Once you hit ~1.5 TFR, low fertility trap kicks in.
> Demographers in the early 2000s coined the “low-fertility trap,” hypothesizing that a series of self-reinforcing economic and social mechanisms make it increasingly difficult to raise the fertility rate once it dips below a certain threshold. The academics posited that lower fertility results in increased individual aspirations for personal consumption but at the same time it also results in an aging population and less job creation—and thus greater pessimism about the economic future—which in turn disincentivizes having more children. Moreover, as the average family size grows smaller and smaller generation after generation, the social norm of an ideal family size shrinks, too. These forces together lead to a persistent “downward spiral” for the fertility rate that can be impossible to reverse.
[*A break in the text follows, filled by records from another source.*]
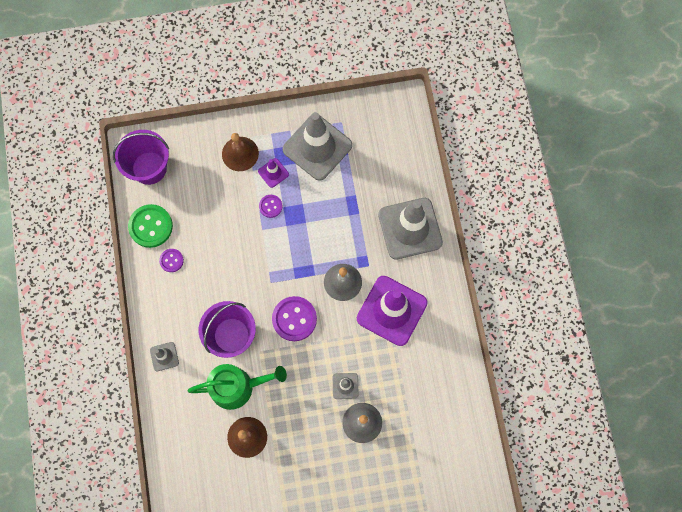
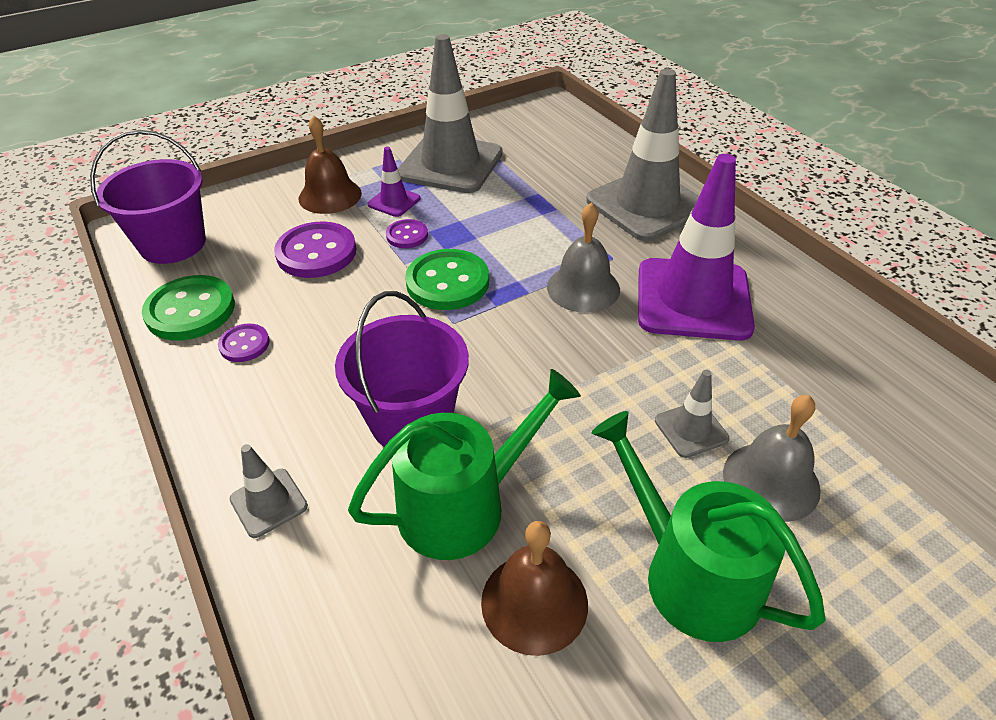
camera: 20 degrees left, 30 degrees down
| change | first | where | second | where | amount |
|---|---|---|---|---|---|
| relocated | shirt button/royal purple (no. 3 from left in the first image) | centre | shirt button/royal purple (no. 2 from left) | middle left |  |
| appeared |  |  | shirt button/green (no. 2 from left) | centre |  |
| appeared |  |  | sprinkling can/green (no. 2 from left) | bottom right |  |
> China’s not the only country in the region or the world facing this kind of demographic crisis. Fertility rates across developed nations globally have almost uniformly dropped over the last few decades. China’s neighbors Japan and South Korea have among the lowest, and policymakers there have invested billions of dollars and pondered uniquely targeted policies, respectively, to try—so far unsuccessfully—to get young people to have more children.
https://time.com/6306151/china-low-fertility-trap-birth-rate...
https://onlinelibrary.wiley.com/doi/10.1111/j.1728-4457.2005...
Several European countries have already fallen in this trap. As pensioners comprise an increasingly large fraction of voters, pandering to them becomes far more politically attractive than investing in the future.